Sur l’étagère derrière lui, les bouteilles colorées s’alignaient sagement ; ça manquait cependant de variété : Suze, Anisette et gnôle, rien de bien ragoûtant…Puis je découvris une bouteille qui attira mon regard, une bouteille de Talisker trônant sur un coussinet pourpre sous une cloche de verre. Je la pointais du doigt :
Un whisky, ce sera bien
Blab’, quelque peu gêné, toussota légèrement :
Cuvée personnelle, du patron, c’est pas pour les clients…Navré
Alors là, je me laissais aller au rire le plus gras :
Ma parole, mais vous êtes un gourou ! J’y crois pas ! Le FLP ! Laissez-moi rigoler ! J’suis tombée dans une secte, oui! Comment faut-il appeler le maître ? Ahhahaha !

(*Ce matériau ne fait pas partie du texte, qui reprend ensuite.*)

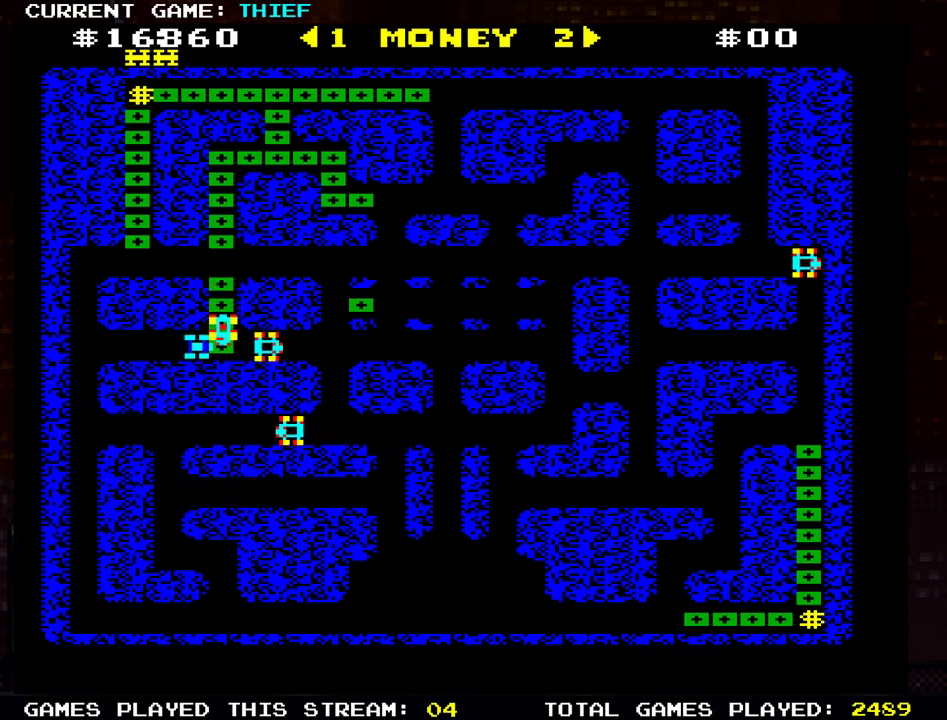
{"buttons": [], "left_stick": "up", "events": [[66, "left_stick", "up"]]}
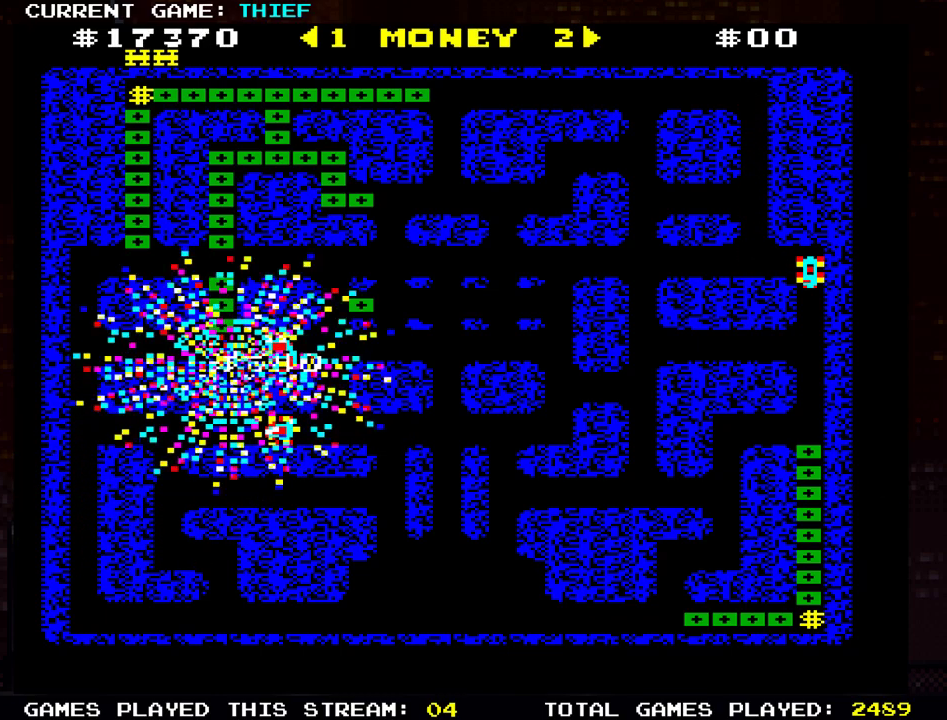
{"buttons": [], "left_stick": "up", "events": []}
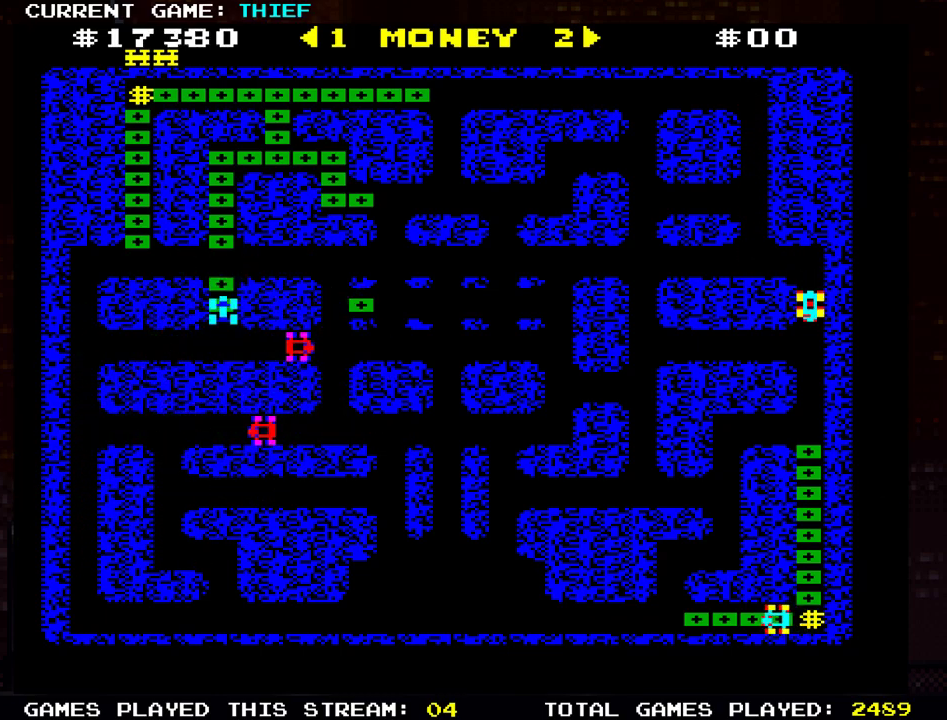
{"buttons": [], "left_stick": "up", "events": []}
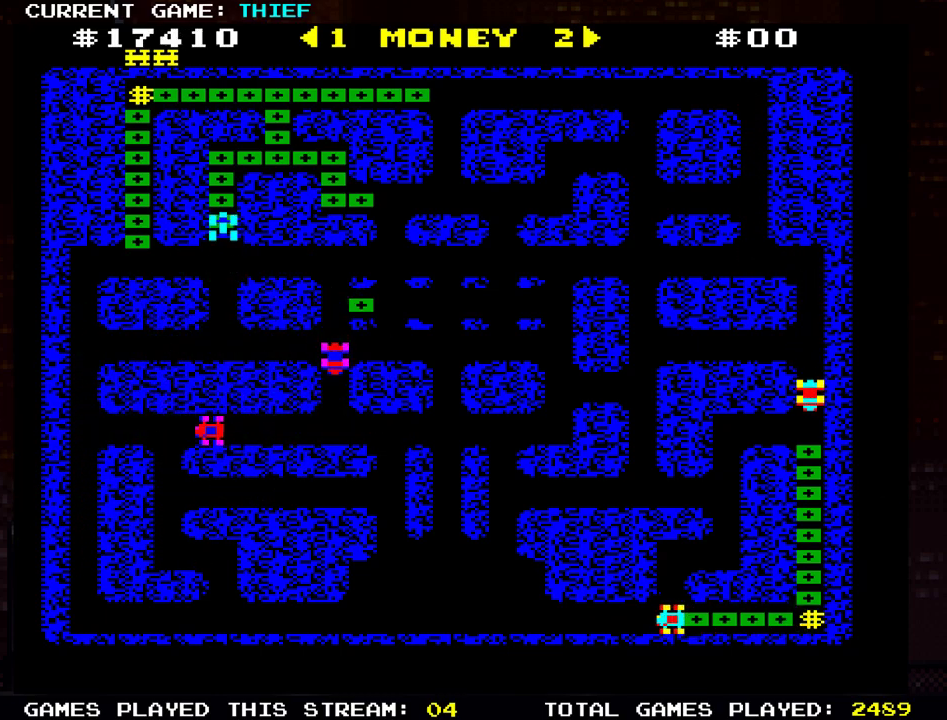
{"buttons": [], "left_stick": "right", "events": [[150, "left_stick", "right"]]}
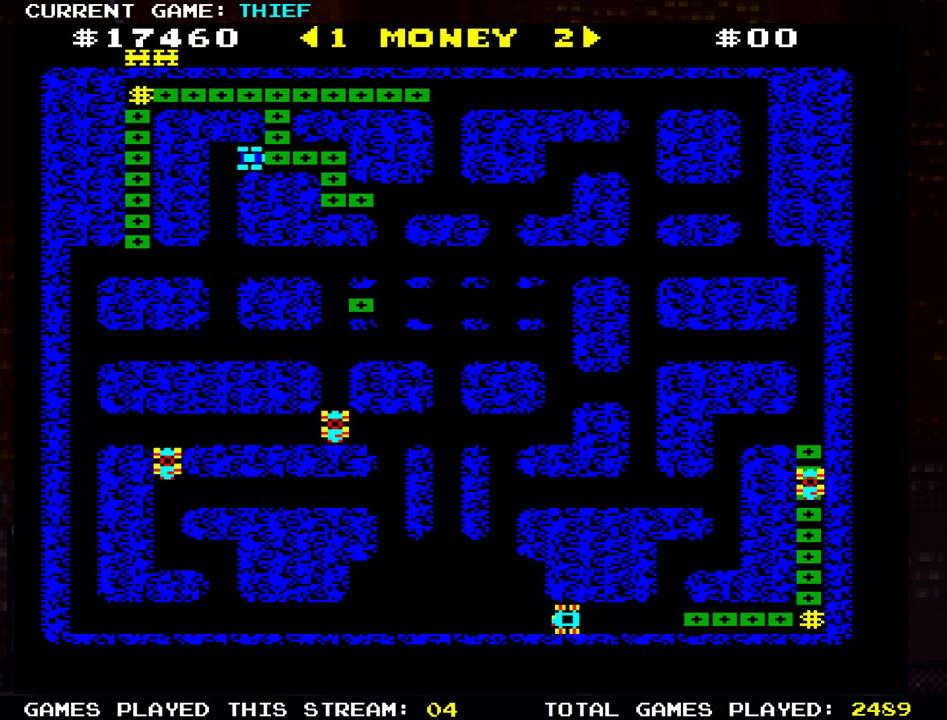
{"buttons": [], "left_stick": "down-right", "events": [[250, "left_stick", "down"], [500, "left_stick", "down-right"]]}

- Ça va, Blab’, sers-la…Bon, écoutez, vous : ce soir a lieu une réunion de premier plan ; je vous donne l’autorisation d’y assister à la seule et unique condition que vous fermiez votre gueule, pigé ? De toute façon, j’peux plus vous laisser partir maintenant, vous en savez trop…
- Oui, je comprends, j’imagine la gueule des R.G s’ils apprenaient que des caves se retrouvent dans une gargote rosâtre pour se livrer à de redoutables exercices de pastiches… Ils feraient intervenir la haute milice armée, sans aucun doute….Ahhahhaha, vous m’avez bien eue, le ballet rose is back ! ça va saigner ! hahhahaha
J’étais soulagée finalement, tout ça n’était pas bien méchant…quand je remarquais, au beau milieu du comptoir un buste en bronze, représentant l’ours Balloo ; je m’en approchai pour lire l’inscription :
« A la mémoire de notre précurseur, Max-Louis Marceteau, et sa fraction Oniris. Le 24 VII 2008. Ne l’oublions pas »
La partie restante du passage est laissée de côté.